If diplomacy was only about optics, then the 'informal summit' between Prime Minister Narendra Modi and Chinese President Xi Jinping in Mamallapuram was a resounding success. But beyond the optics, both sides have a somewhat blurred vision of where they see their relationship heading.
Truth be told, there isn't any real convergence in Chinese perception of India, and India's perception of itself. Without this, there can be no clarity on where both sides want to take their relationship in the future.
An unequal music
China and India are singing from the same song sheet, but in ever more discordant notes. Mamallapuram is unlikely to change this.
Engagement with the Chinese at every level — formal and informal, structured and unstructured, professional and business, academic and personal — is both desirable and necessary. But excited expectation attached to every high-level engagement between the top leaders of the countries is a bit over the top. Unstructured and informal summits have their uses, but also limitations in terms of tangible takeaways. To be sure, just like after Wuhan, both sides will say all the right things after Mamallapuram, even issue 'strategic guidance' to officials. But very little is likely to change on ground.
Here is the thing: All the historical symbolism attached to Mamallapuram and harping on ancient ties add up to nothing in this day and age, if the other side either neither gets the message nor values it. Let us face it.
The past matters only if both sides want to use it to build something for the future. Otherwise, it is irrelevant, even meaningless. The future, of course, is as much about what sort of relationship India wants as about whether or not China wants a corresponding relationship. There is no sign of that. The Wuhan Summit might have reduced the Doklam-related tensions, and given a veneer of stability to the India-China relationship. No one expected Wuhan to resolve all bilateral problems. Still, it was expected to give a positive direction to bilateral ties. Unfortunately, the hope that the Chinese leadership would have gained a better appreciation and understanding of India's concerns and sensitivities about its core interests has since been belied. Forget about delivering something substantive on outstanding issues like trade or border demarcation, the Chinese have displayed undiluted hostility towards India, especially on a core interest like Jammu and Kashmir.
Beijing's Pak ploy
Regardless of the nonchalance of Indian official over this — it doubled down in favour of Pakistan by raising the issue in the UN Security Council, supporting Pakistan in UNHRC (the irony of China talking human rights was breathtaking), inviting Pakistan Prime Minister Imran Khan on the eve of Mamallapuram and declaring that "Xi was watching Kashmir" — the fact remains that this issue cannot be brushed under the carpet.
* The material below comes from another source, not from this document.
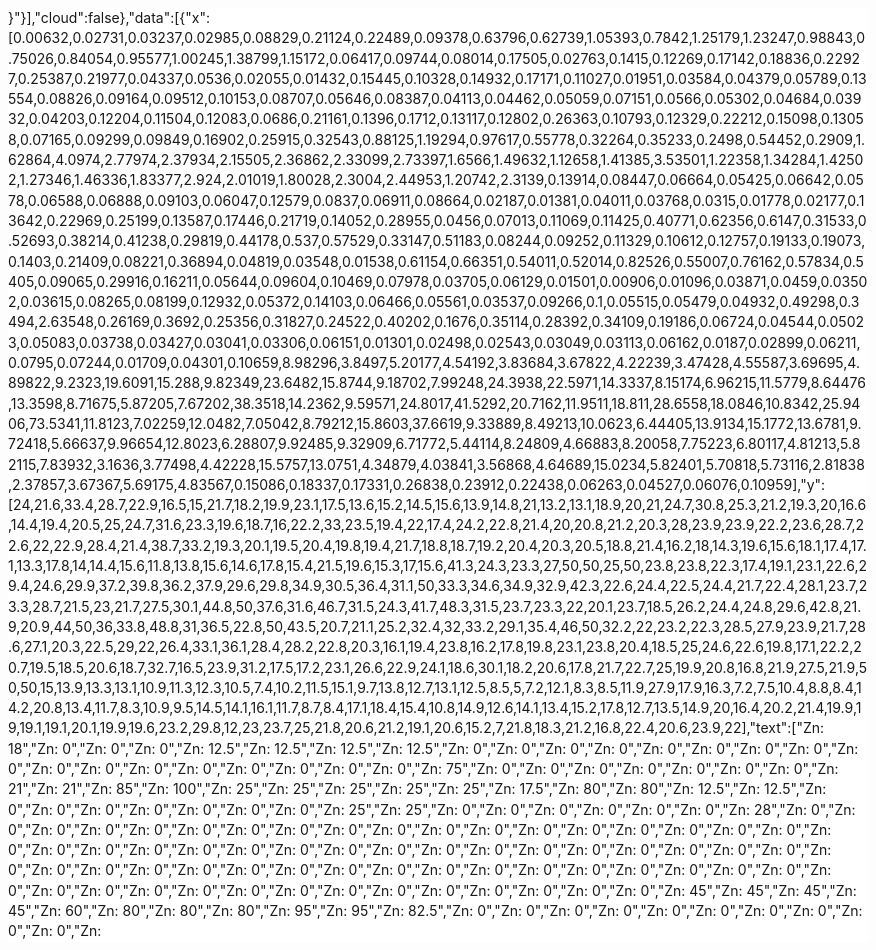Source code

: }"}],"cloud":false},"data":[{"x":[0.00632,0.02731,0.03237,0.02985,0.08829,0.21124,0.22489,0.09378,0.63796,0.62739,1.05393,0.7842,1.25179,1.23247,0.98843,0.75026,0.84054,0.95577,1.00245,1.38799,1.15172,0.06417,0.09744,0.08014,0.17505,0.02763,0.1415,0.12269,0.17142,0.18836,0.22927,0.25387,0.21977,0.04337,0.0536,0.02055,0.01432,0.15445,0.10328,0.14932,0.17171,0.11027,0.01951,0.03584,0.04379,0.05789,0.13554,0.08826,0.09164,0.09512,0.10153,0.08707,0.05646,0.08387,0.04113,0.04462,0.05059,0.07151,0.0566,0.05302,0.04684,0.03932,0.04203,0.12204,0.11504,0.12083,0.0686,0.21161,0.1396,0.1712,0.13117,0.12802,0.26363,0.10793,0.12329,0.22212,0.15098,0.13058,0.07165,0.09299,0.09849,0.16902,0.25915,0.32543,0.88125,1.19294,0.97617,0.55778,0.32264,0.35233,0.2498,0.54452,0.2909,1.62864,4.0974,2.77974,2.37934,2.15505,2.36862,2.33099,2.73397,1.6566,1.49632,1.12658,1.41385,3.53501,1.22358,1.34284,1.42502,1.27346,1.46336,1.83377,2.924,2.01019,1.80028,2.3004,2.44953,1.20742,2.3139,0.13914,0.08447,0.06664,0.05425,0.06642,0.0578,0.06588,0.06888,0.09103,0.06047,0.12579,0.0837,0.06911,0.08664,0.02187,0.01381,0.04011,0.03768,0.0315,0.01778,0.02177,0.13642,0.22969,0.25199,0.13587,0.17446,0.21719,0.14052,0.28955,0.0456,0.07013,0.11069,0.11425,0.40771,0.62356,0.6147,0.31533,0.52693,0.38214,0.41238,0.29819,0.44178,0.537,0.57529,0.33147,0.51183,0.08244,0.09252,0.11329,0.10612,0.12757,0.19133,0.19073,0.1403,0.21409,0.08221,0.36894,0.04819,0.03548,0.01538,0.61154,0.66351,0.54011,0.52014,0.82526,0.55007,0.76162,0.57834,0.5405,0.09065,0.29916,0.16211,0.05644,0.09604,0.10469,0.07978,0.03705,0.06129,0.01501,0.00906,0.01096,0.03871,0.0459,0.03502,0.03615,0.08265,0.08199,0.12932,0.05372,0.14103,0.06466,0.05561,0.03537,0.09266,0.1,0.05515,0.05479,0.04932,0.49298,0.3494,2.63548,0.26169,0.3692,0.25356,0.31827,0.24522,0.40202,0.1676,0.35114,0.28392,0.34109,0.19186,0.06724,0.04544,0.05023,0.05083,0.03738,0.03427,0.03041,0.03306,0.06151,0.01301,0.02498,0.02543,0.03049,0.03113,0.06162,0.0187,0.02899,0.06211,0.0795,0.07244,0.01709,0.04301,0.10659,8.98296,3.8497,5.20177,4.54192,3.83684,3.67822,4.22239,3.47428,4.55587,3.69695,4.89822,9.2323,19.6091,15.288,9.82349,23.6482,15.8744,9.18702,7.99248,24.3938,22.5971,14.3337,8.15174,6.96215,11.5779,8.64476,13.3598,8.71675,5.87205,7.67202,38.3518,14.2362,9.59571,24.8017,41.5292,20.7162,11.9511,18.811,28.6558,18.0846,10.8342,25.9406,73.5341,11.8123,7.02259,12.0482,7.05042,8.79212,15.8603,37.6619,9.33889,8.49213,10.0623,6.44405,13.9134,15.1772,13.6781,9.72418,5.66637,9.96654,12.8023,6.28807,9.92485,9.32909,6.71772,5.44114,8.24809,4.66883,8.20058,7.75223,6.80117,4.81213,5.82115,7.83932,3.1636,3.77498,4.42228,15.5757,13.0751,4.34879,4.03841,3.56868,4.64689,15.0234,5.82401,5.70818,5.73116,2.81838,2.37857,3.67367,5.69175,4.83567,0.15086,0.18337,0.17331,0.26838,0.23912,0.22438,0.06263,0.04527,0.06076,0.10959],"y":[24,21.6,33.4,28.7,22.9,16.5,15,21.7,18.2,19.9,23.1,17.5,13.6,15.2,14.5,15.6,13.9,14.8,21,13.2,13.1,18.9,20,21,24.7,30.8,25.3,21.2,19.3,20,16.6,14.4,19.4,20.5,25,24.7,31.6,23.3,19.6,18.7,16,22.2,33,23.5,19.4,22,17.4,24.2,22.8,21.4,20,20.8,21.2,20.3,28,23.9,23.9,22.2,23.6,28.7,22.6,22,22.9,28.4,21.4,38.7,33.2,19.3,20.1,19.5,20.4,19.8,19.4,21.7,18.8,18.7,19.2,20.4,20.3,20.5,18.8,21.4,16.2,18,14.3,19.6,15.6,18.1,17.4,17.1,13.3,17.8,14,14.4,15.6,11.8,13.8,15.6,14.6,17.8,15.4,21.5,19.6,15.3,17,15.6,41.3,24.3,23.3,27,50,50,25,50,23.8,23.8,22.3,17.4,19.1,23.1,22.6,29.4,24.6,29.9,37.2,39.8,36.2,37.9,29.6,29.8,34.9,30.5,36.4,31.1,50,33.3,34.6,34.9,32.9,42.3,22.6,24.4,22.5,24.4,21.7,22.4,28.1,23.7,23.3,28.7,21.5,23,21.7,27.5,30.1,44.8,50,37.6,31.6,46.7,31.5,24.3,41.7,48.3,31.5,23.7,23.3,22,20.1,23.7,18.5,26.2,24.4,24.8,29.6,42.8,21.9,20.9,44,50,36,33.8,48.8,31,36.5,22.8,50,43.5,20.7,21.1,25.2,32.4,32,33.2,29.1,35.4,46,50,32.2,22,23.2,22.3,28.5,27.9,23.9,21.7,28.6,27.1,20.3,22.5,29,22,26.4,33.1,36.1,28.4,28.2,22.8,20.3,16.1,19.4,23.8,16.2,17.8,19.8,23.1,23.8,20.4,18.5,25,24.6,22.6,19.8,17.1,22.2,20.7,19.5,18.5,20.6,18.7,32.7,16.5,23.9,31.2,17.5,17.2,23.1,26.6,22.9,24.1,18.6,30.1,18.2,20.6,17.8,21.7,22.7,25,19.9,20.8,16.8,21.9,27.5,21.9,50,50,15,13.9,13.3,13.1,10.9,11.3,12.3,10.5,7.4,10.2,11.5,15.1,9.7,13.8,12.7,13.1,12.5,8.5,5,7.2,12.1,8.3,8.5,11.9,27.9,17.9,16.3,7.2,7.5,10.4,8.8,8.4,14.2,20.8,13.4,11.7,8.3,10.9,9.5,14.5,14.1,16.1,11.7,8.7,8.4,17.1,18.4,15.4,10.8,14.9,12.6,14.1,13.4,15.2,17.8,12.7,13.5,14.9,20,16.4,20.2,21.4,19.9,19,19.1,19.1,20.1,19.9,19.6,23.2,29.8,12,23,23.7,25,21.8,20.6,21.2,19.1,20.6,15.2,7,21.8,18.3,21.2,16.8,22.4,20.6,23.9,22],"text":["Zn:  18","Zn:  0","Zn:  0","Zn:  0","Zn:  12.5","Zn:  12.5","Zn:  12.5","Zn:  12.5","Zn:  0","Zn:  0","Zn:  0","Zn:  0","Zn:  0","Zn:  0","Zn:  0","Zn:  0","Zn:  0","Zn:  0","Zn:  0","Zn:  0","Zn:  0","Zn:  0","Zn:  0","Zn:  0","Zn:  0","Zn:  75","Zn:  0","Zn:  0","Zn:  0","Zn:  0","Zn:  0","Zn:  0","Zn:  0","Zn:  21","Zn:  21","Zn:  85","Zn:  100","Zn:  25","Zn:  25","Zn:  25","Zn:  25","Zn:  25","Zn:  17.5","Zn:  80","Zn:  80","Zn:  12.5","Zn:  12.5","Zn:  0","Zn:  0","Zn:  0","Zn:  0","Zn:  0","Zn:  0","Zn:  0","Zn:  25","Zn:  25","Zn:  0","Zn:  0","Zn:  0","Zn:  0","Zn:  0","Zn:  0","Zn:  28","Zn:  0","Zn:  0","Zn:  0","Zn:  0","Zn:  0","Zn:  0","Zn:  0","Zn:  0","Zn:  0","Zn:  0","Zn:  0","Zn:  0","Zn:  0","Zn:  0","Zn:  0","Zn:  0","Zn:  0","Zn:  0","Zn:  0","Zn:  0","Zn:  0","Zn:  0","Zn:  0","Zn:  0","Zn:  0","Zn:  0","Zn:  0","Zn:  0","Zn:  0","Zn:  0","Zn:  0","Zn:  0","Zn:  0","Zn:  0","Zn:  0","Zn:  0","Zn:  0","Zn:  0","Zn:  0","Zn:  0","Zn:  0","Zn:  0","Zn:  0","Zn:  0","Zn:  0","Zn:  0","Zn:  0","Zn:  0","Zn:  0","Zn:  0","Zn:  0","Zn:  0","Zn:  0","Zn:  0","Zn:  0","Zn:  0","Zn:  0","Zn:  0","Zn:  0","Zn:  0","Zn:  0","Zn:  0","Zn:  0","Zn:  0","Zn:  0","Zn:  0","Zn:  45","Zn:  45","Zn:  45","Zn:  45","Zn:  60","Zn:  80","Zn:  80","Zn:  80","Zn:  95","Zn:  95","Zn:  82.5","Zn:  0","Zn:  0","Zn:  0","Zn:  0","Zn:  0","Zn:  0","Zn:  0","Zn:  0","Zn:  0","Zn:  0","Zn:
There is no question of Sino-Indian ties improving and trust developing between the two countries if China questions and undermines India's sovereignty and backs an enemy country like Pakistan over India. It is crazy for anyone in India to offer China an alibi on Pakistan. The bottom line is that China's interests and stakes in Pakistan are unacceptable if they come at the cost of India's interests.
On virtually every other thing — border problems (the Chinese don't want a solution unless it is on their terms), trade (both bilateral and multilateral where China's sharp business practices are an obstacle to fair trade), security and strategic issues (Chinese expansionism, freedom of navigation, tolerance and support for Pakistani terrorists and terror groups, stabilising Afghanistan, India's NSG membership), BRI-related debt-trap diplomacy — there has been little-to-no give from the Chinese side. All we have is the standard formulation that officials have been instructed to meet and thrash out these issues. It is delusional to attach hope to people-to-people relations and increased tourism as a way forward.
Essence of realpolitik
The Chinese have weaponised tourism. And people-to-people ties won't lead to a breakthrough given that China is not a country that runs on public opinion. Although the visuals from Mamallapuram suggest that both Modi and Xi are quite relaxed around each other, the personal chemistry between the two leaders hasn't really translated into any major breakthrough in national bilateral ties. Given the growing power imbalance with China, and that China hasn't exactly been friendly, India will need to balance the growing asymmetry. But the balancing game is easier said than done.
For one, the partners we need to balance China aren't exactly very reliable. Russia is now firmly in the Chinese camp. The US, under President Donald Trump, has proven to be notoriously capricious. For another, it isn't clear if India is ready to enter into formal alliance arrangements — in part because India wishes to remain wedded to the fiction of 'strategic autonomy' — without which the balancing game is a bit of a pie in the sky. In the end, India will have to build and rely on its own economic and military sinews to manage the rise of China. Wuhan, Mamallapuram and other such events aren't going to change this reality.